Berita Kemanusiaan

Bali Berduka: Korban Tewas Banjir Bandang Jadi 16 Orang, Pulau Dewata Berstatus Tanggap Darurat

Banjir bandang di Bali menewaskan 16 orang. Pulau Dewata berstatus tanggap darurat. Upaya evakuasi dan penanggulangan bencana terus dilakukan.

DENPASAR, JClarity · Friday, 12 September 2025 11:36 WITA · Dibaca: 82
Bali Berduka: Korban Tewas Banjir Bandang Jadi 16 Orang, Pulau Dewata Berstatus Tanggap Darurat

DENPASAR, JClarity – Duka mendalam menyelimuti Pulau Dewata. Hujan deras yang mengguyur Bali sejak beberapa hari terakhir telah mengakibatkan banjir bandang dahsyat, menewaskan sedikitnya 16 orang dan menyebabkan kerusakan besar di sejumlah wilayah. Gubernur Bali resmi menetapkan status tanggap darurat untuk mempercepat proses evakuasi, penyelamatan, dan penanggulangan bencana.

Banjir bandang yang melanda sejumlah desa di Kabupaten Gianyar dan Karangasem pada Selasa malam (anggap saja tanggal 27 Oktober 2024) itu menyapu bersih permukiman warga. Arus air bah yang deras dan material lumpur serta bebatuan yang terbawa mengakibatkan kerusakan parah pada rumah-rumah, infrastruktur, dan lahan pertanian. Berdasarkan laporan sementara dari Badan Penanggulangan Bencana Daerah (BPBD) Bali, sebanyak 16 korban jiwa telah ditemukan, dengan kemungkinan jumlah korban masih bisa bertambah mengingat masih ada beberapa warga yang dilaporkan hilang.

Dr. Wayan Sudirta, pakar hidrologi dari Universitas Udayana yang dimintai komentarnya, menjelaskan bahwa intensitas hujan yang sangat tinggi dalam waktu singkat memicu terjadinya banjir bandang. "Sistem drainase di beberapa wilayah Bali, terutama di daerah pegunungan, belum memadai untuk menghadapi curah hujan ekstrem seperti ini," ujarnya. "Selain itu, deforestasi di hulu sungai juga memperparah dampak bencana. Tanah yang gundul tidak mampu lagi menyerap air hujan sehingga aliran air menjadi lebih cepat dan deras," tambahnya.

Proses evakuasi dan pencarian korban masih terus dilakukan oleh tim gabungan BPBD, TNI, Polri, Basarnas, dan relawan. Tim SAR dibantu oleh warga setempat menyisir lokasi-lokasi terdampak untuk mencari korban yang masih hilang. Kondisi medan yang sulit akibat terjangan banjir bandang menyulitkan proses pencarian. Banyak akses jalan yang terputus dan tertimbun material longsoran.

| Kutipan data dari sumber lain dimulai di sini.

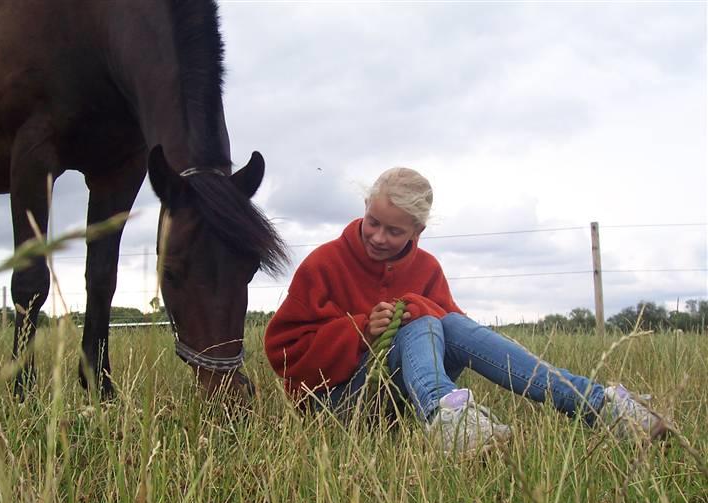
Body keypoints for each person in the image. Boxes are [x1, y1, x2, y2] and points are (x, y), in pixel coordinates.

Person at [264, 167, 668, 453]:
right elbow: (284, 354)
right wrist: (359, 331)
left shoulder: (427, 268)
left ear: (417, 232)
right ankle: (450, 417)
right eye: (373, 222)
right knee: (420, 319)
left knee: (446, 322)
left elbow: (455, 337)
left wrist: (420, 310)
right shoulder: (324, 263)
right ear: (366, 208)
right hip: (338, 407)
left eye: (394, 230)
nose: (378, 237)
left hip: (402, 404)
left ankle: (598, 405)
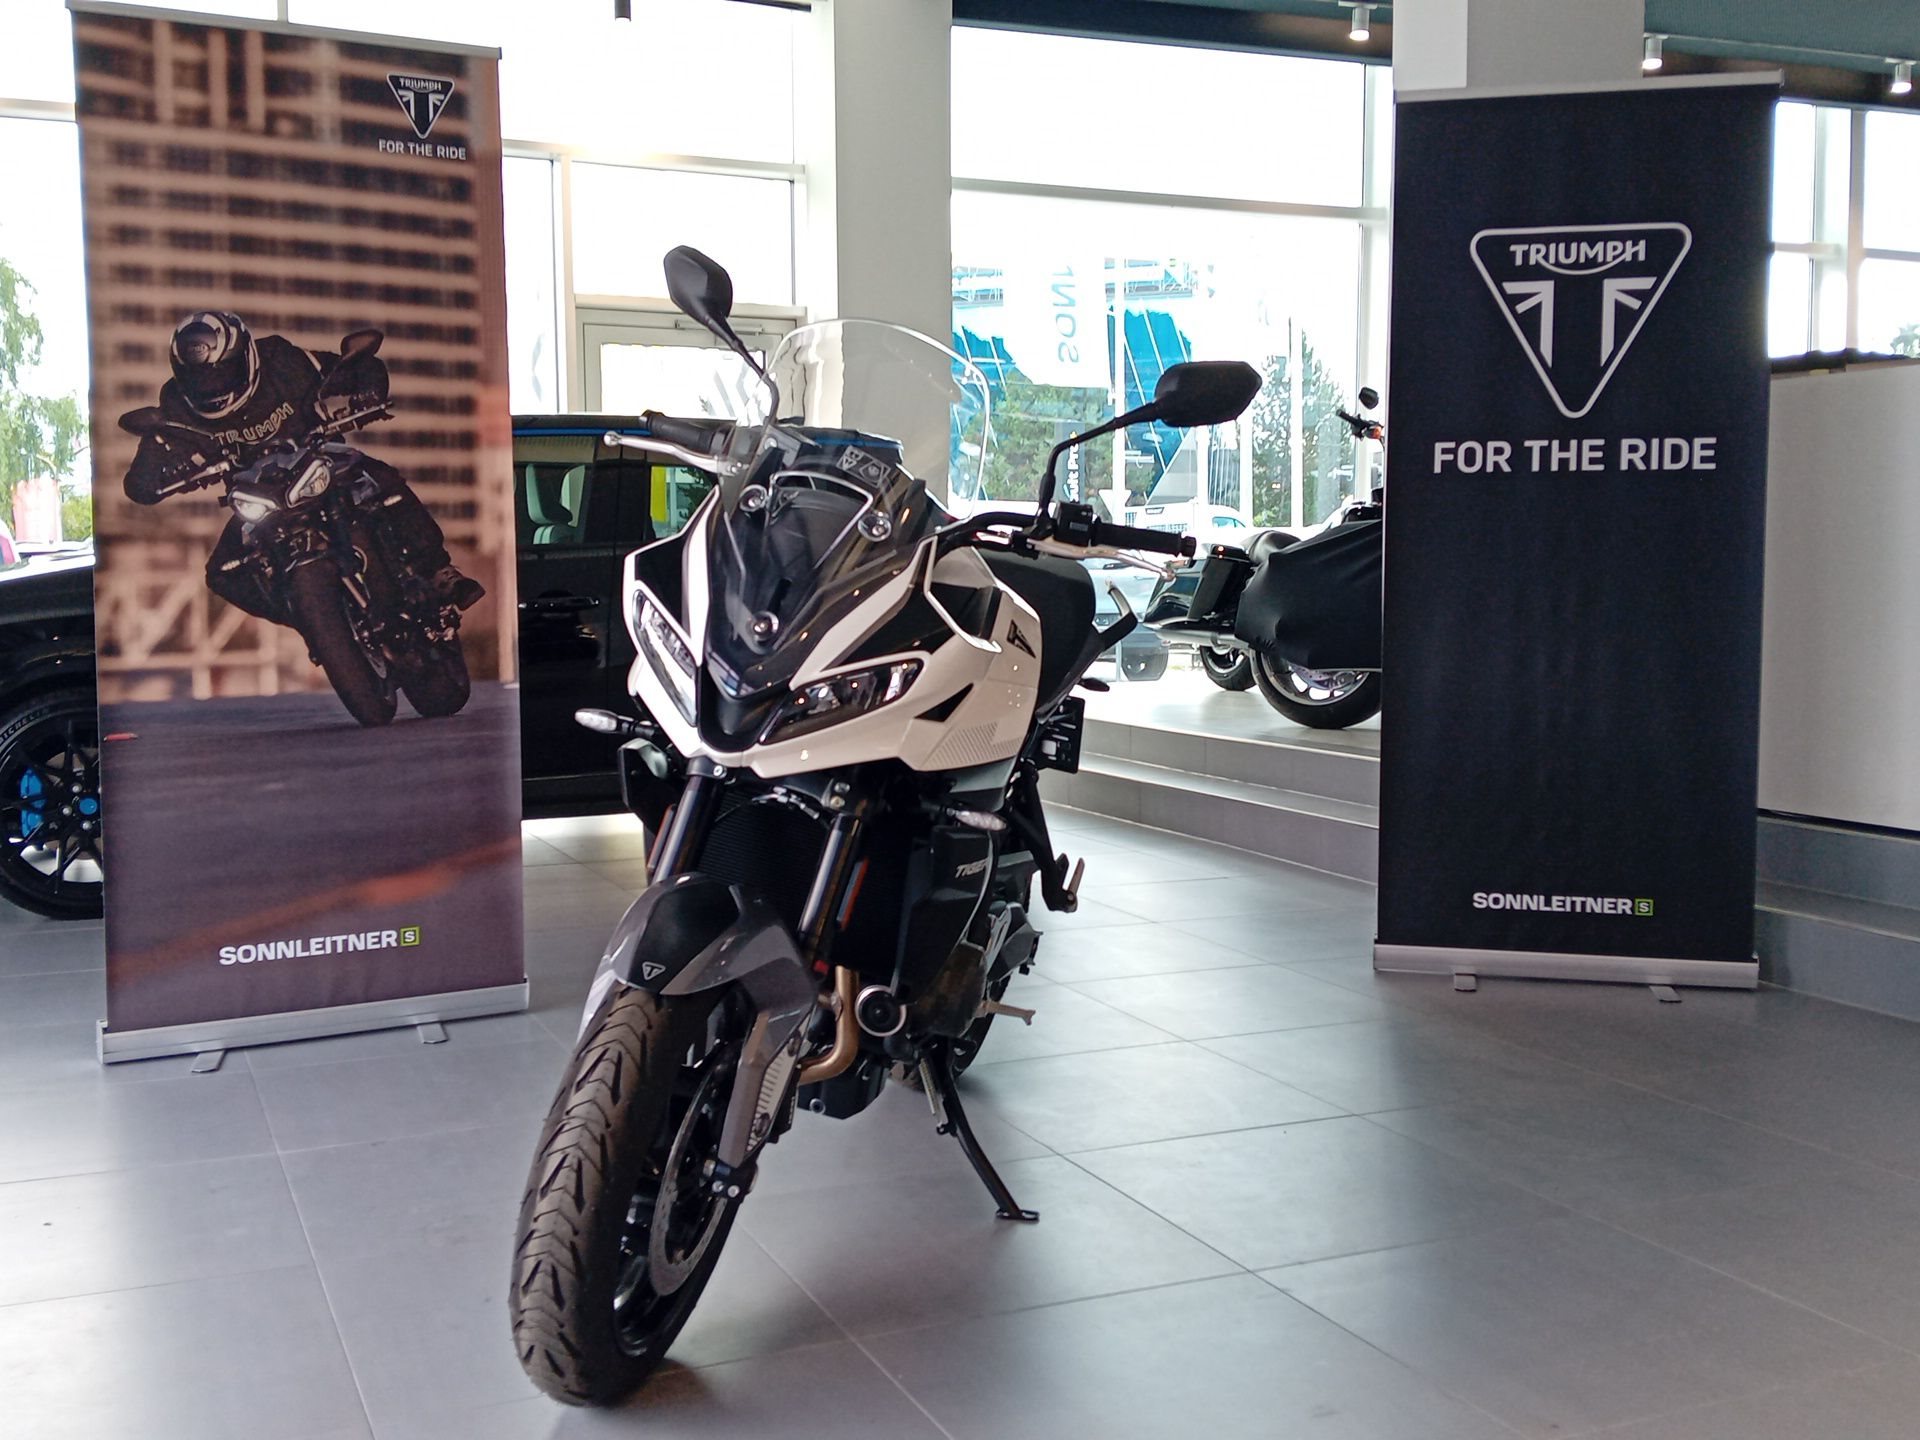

Gubernur Bali, I Wayan Koster, menyatakan keprihatinannya yang mendalam atas bencana ini. Dalam konferensi pers yang digelar Rabu (anggap saja tanggal 28 Oktober 2024), beliau menyatakan bahwa pemerintah provinsi telah menetapkan status tanggap darurat selama 14 hari ke depan. "Status tanggap darurat ini akan memudahkan kita dalam mengakses bantuan dan sumber daya yang dibutuhkan untuk penanganan bencana," kata Gubernur Koster. Pemerintah provinsi juga telah mendirikan posko pengungsian dan menyediakan bantuan logistik bagi para korban terdampak.

Selain korban jiwa, banjir bandang juga menyebabkan kerugian material yang signifikan. Ratusan rumah rusak berat, sejumlah fasilitas umum seperti sekolah dan puskesmas mengalami kerusakan, dan lahan pertanian terendam lumpur. Belum ada perhitungan resmi mengenai total kerugian, namun diperkirakan mencapai miliaran rupiah. Pemulihan pascabencana akan membutuhkan waktu dan sumber daya yang cukup besar.

Bencana ini menjadi pengingat akan pentingnya kesiapsiagaan menghadapi bencana alam di Indonesia, khususnya di wilayah yang rawan bencana seperti Bali. Penguatan infrastruktur, pengelolaan lingkungan yang berkelanjutan, dan peningkatan kesadaran masyarakat akan pentingnya mitigasi bencana menjadi langkah krusial untuk mencegah kejadian serupa di masa mendatang. Pemerintah pusat dan daerah perlu bekerja sama untuk memastikan langkah-langkah tersebut diimplementasikan secara efektif dan terukur.

JClarity akan terus memantau perkembangan situasi di Bali dan memberikan laporan terbaru terkait upaya penanggulangan bencana dan proses pemulihan pascabanjir bandang. Doa dan dukungan kita sampaikan kepada para korban dan keluarga yang ditinggalkan.